Kylar pushed through the fog in a rush. In a moment that seemed out of joint, as if time didn’t work the same way here, he was back in the indistinct room, once again facing the lupine, gray-haired man with his hair pure white on one temple.

“Two days isn’t going to cut it,” Kylar said. “I need to go back now.”

“Impertinence last time, demands this time,” the man said.

The man cocked his head, as if listening, and Kylar was again aware of the others. They were invisible when Kylar looked directly at them, but definitely there. Could he see them a little better this time? “Yes, yes,” the Wolf said to a voice Kylar couldn’t hear.

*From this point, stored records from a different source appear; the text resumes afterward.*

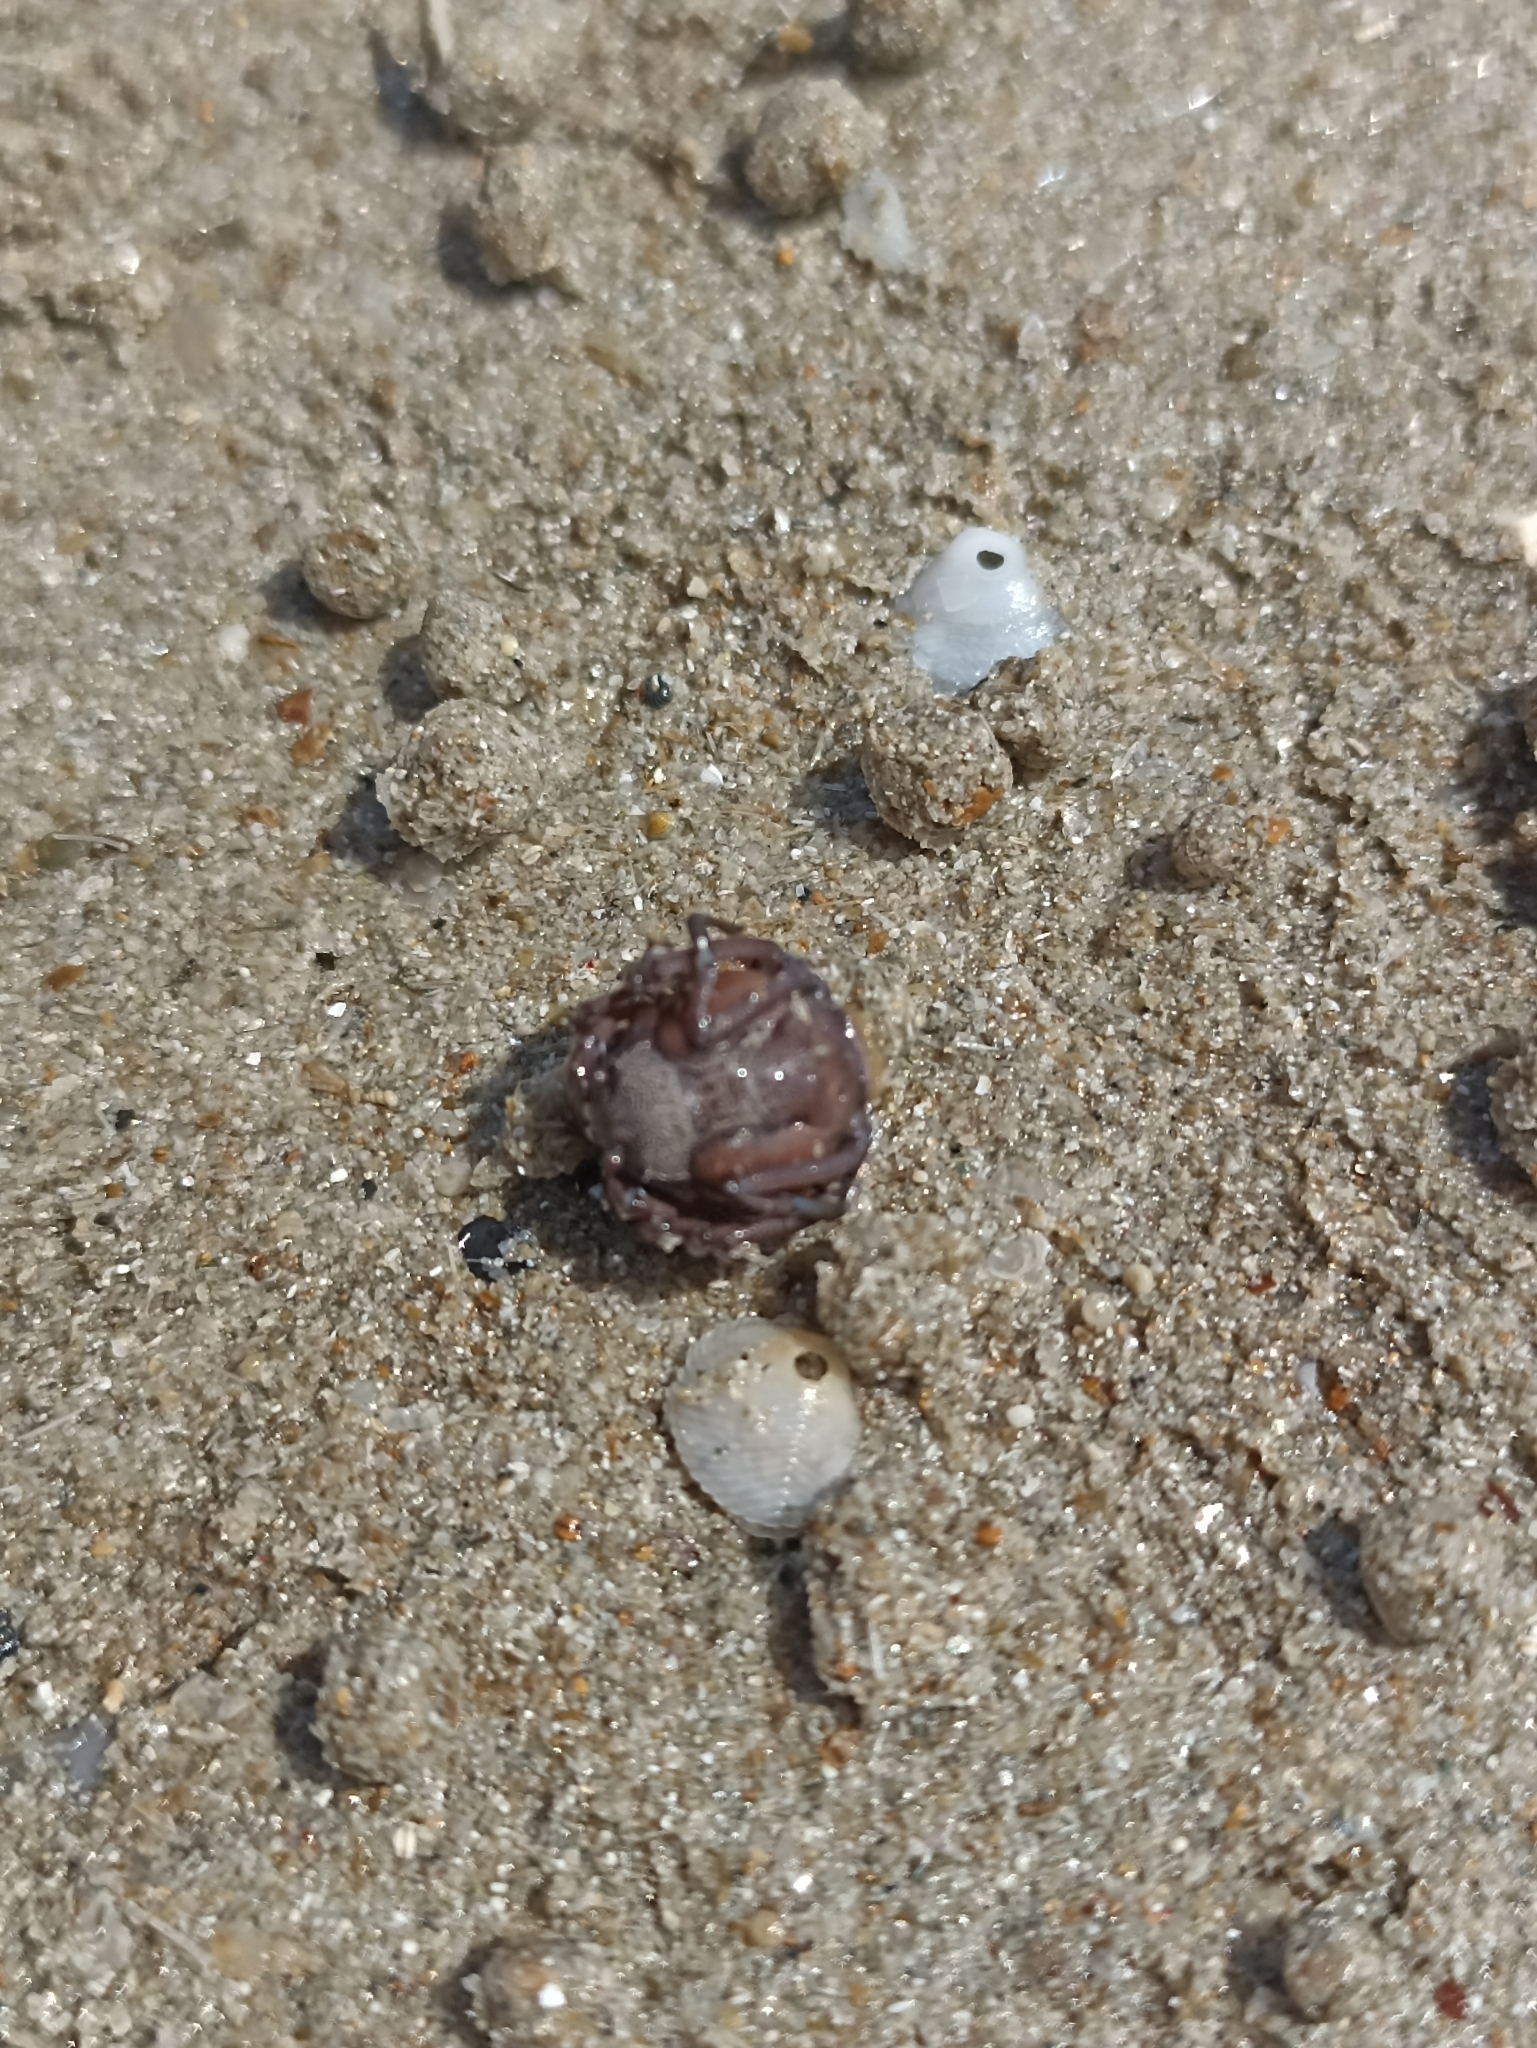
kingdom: Animalia
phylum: Arthropoda
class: Malacostraca
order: Decapoda
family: Mictyridae
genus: Mictyris
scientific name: Mictyris darwinensis
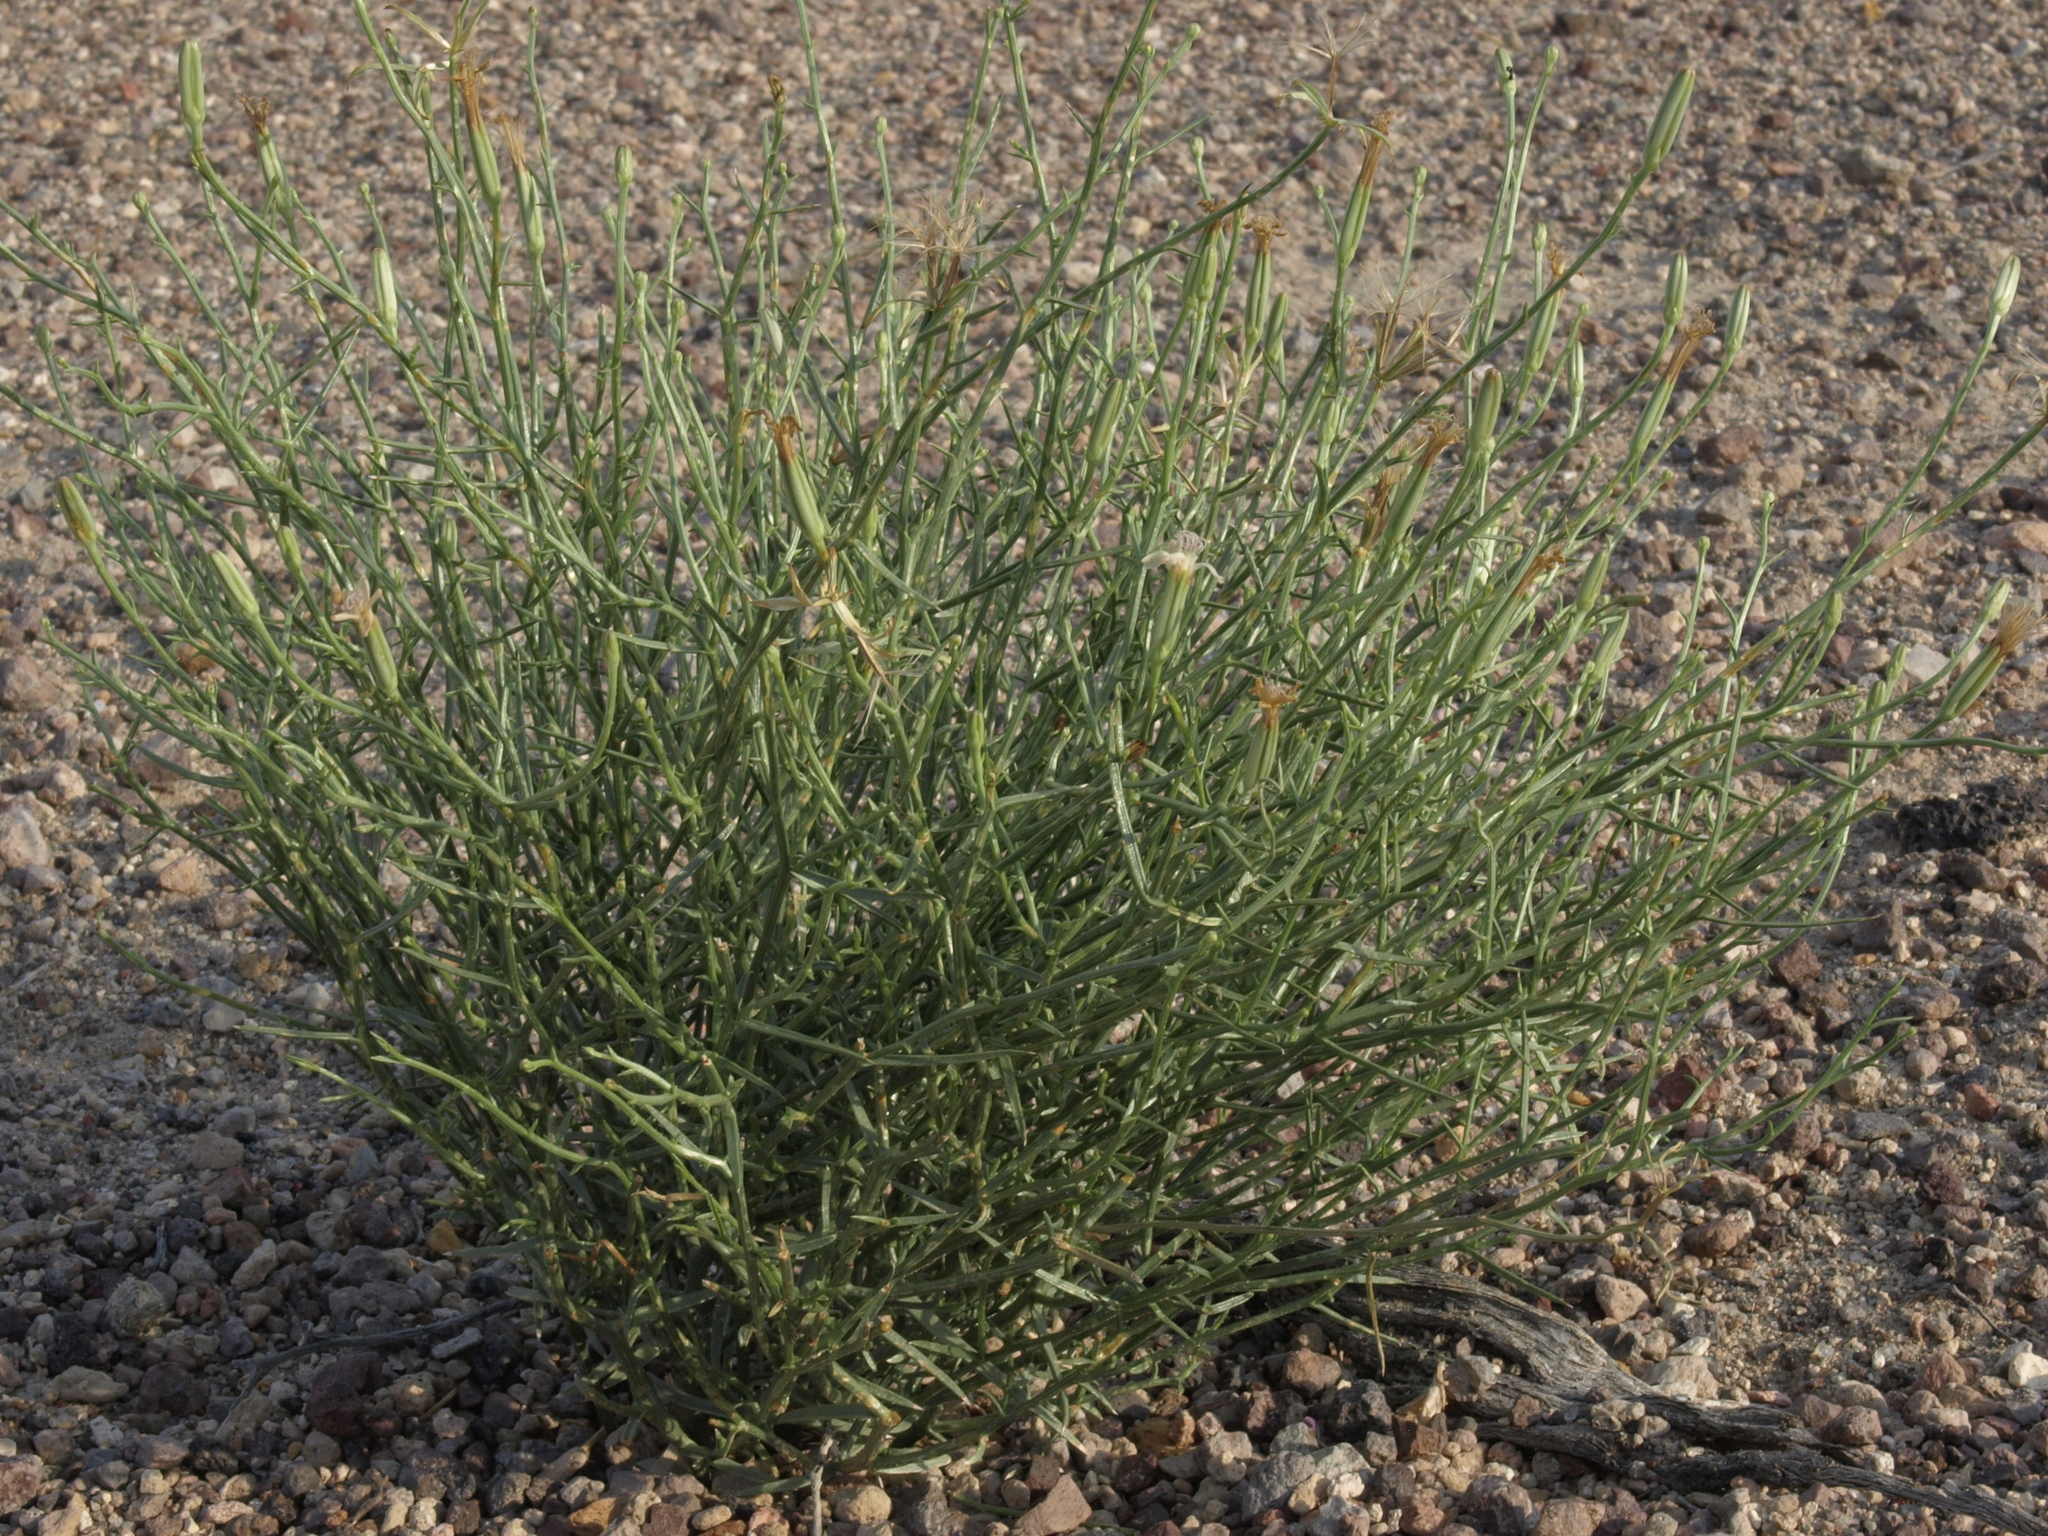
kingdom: Plantae
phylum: Tracheophyta
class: Magnoliopsida
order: Asterales
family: Asteraceae
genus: Chaetadelpha
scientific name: Chaetadelpha wheeleri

“Who are they?” Kylar asked.

“Immortality is lonely, Kylar. Madness need not be.”

“Madness?”

“Say hello to the grand company of my imagination, gleaned from those profound souls I have known over the years. Not ghosts, just facsimiles, I’m afraid.” The lupine man nodded his head again toward one of them and chuckled.

“If they’re not real, why are you talking to them and not to me?” Kylar asked. He was still angry and this time, he wasn’t going to take the man’s chiding or his mysteries. “I need your help. Now.”